Owing to their nature, the biased errors have a tendency to grow in magnitude with an increase in the number of the observations and hence, are also known as Cumulative Errors. Thus, the magnitude of the biased errors is directly proportional to the number of observations.
The errors are termed as unbiased errors, if the estimated or approximated values are likely to err on either side, i.e., if the chances of making an over-estimate are almost same as the chance of making an under-estimate. Since, these errors move in both the directions, the errors in one direction are more or less neutralised by the errors in the opposite direction and consequently, the ultimate result is not much affected. For example, if the individual values, say, 385,415, 355,445 are rounded to the nearest complete unit, i.e., hundred, each one of them would be recorded as 400.
In this case, the values 385 and 355 give over estimating errors of magnitudes 15 and 45 respectively, while, the values 415 and 445 give under-estimating errors of magnitudes 15 and 45 respectively and in the ultimate result (approximation) they get neutralised.

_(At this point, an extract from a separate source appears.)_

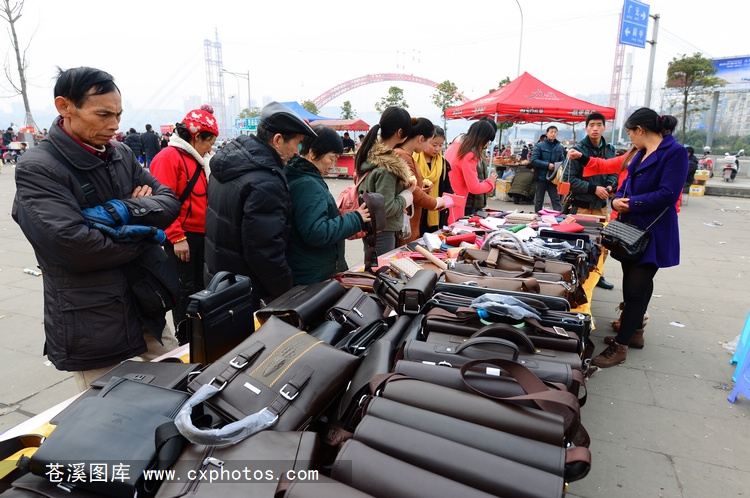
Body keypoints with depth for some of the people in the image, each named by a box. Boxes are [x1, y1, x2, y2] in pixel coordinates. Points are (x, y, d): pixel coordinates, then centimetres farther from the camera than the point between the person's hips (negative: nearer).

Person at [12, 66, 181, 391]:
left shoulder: (122, 155, 6)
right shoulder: (37, 169, -13)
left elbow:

Thus, if the number of observations is quite large, these unbiased errors will not affect the final result. Since, the errors in one direction compensate for the errors in the other direction, unbiased errors are also termed as compensatory errors.
Thus, we observe that the unbiased errors do not grow with the increase in the number of observations but, they have a tendency to get neutralised and are minimum in the ultimate analysis and the magnitude of the unbiased errors is inversely proportional to the number of items.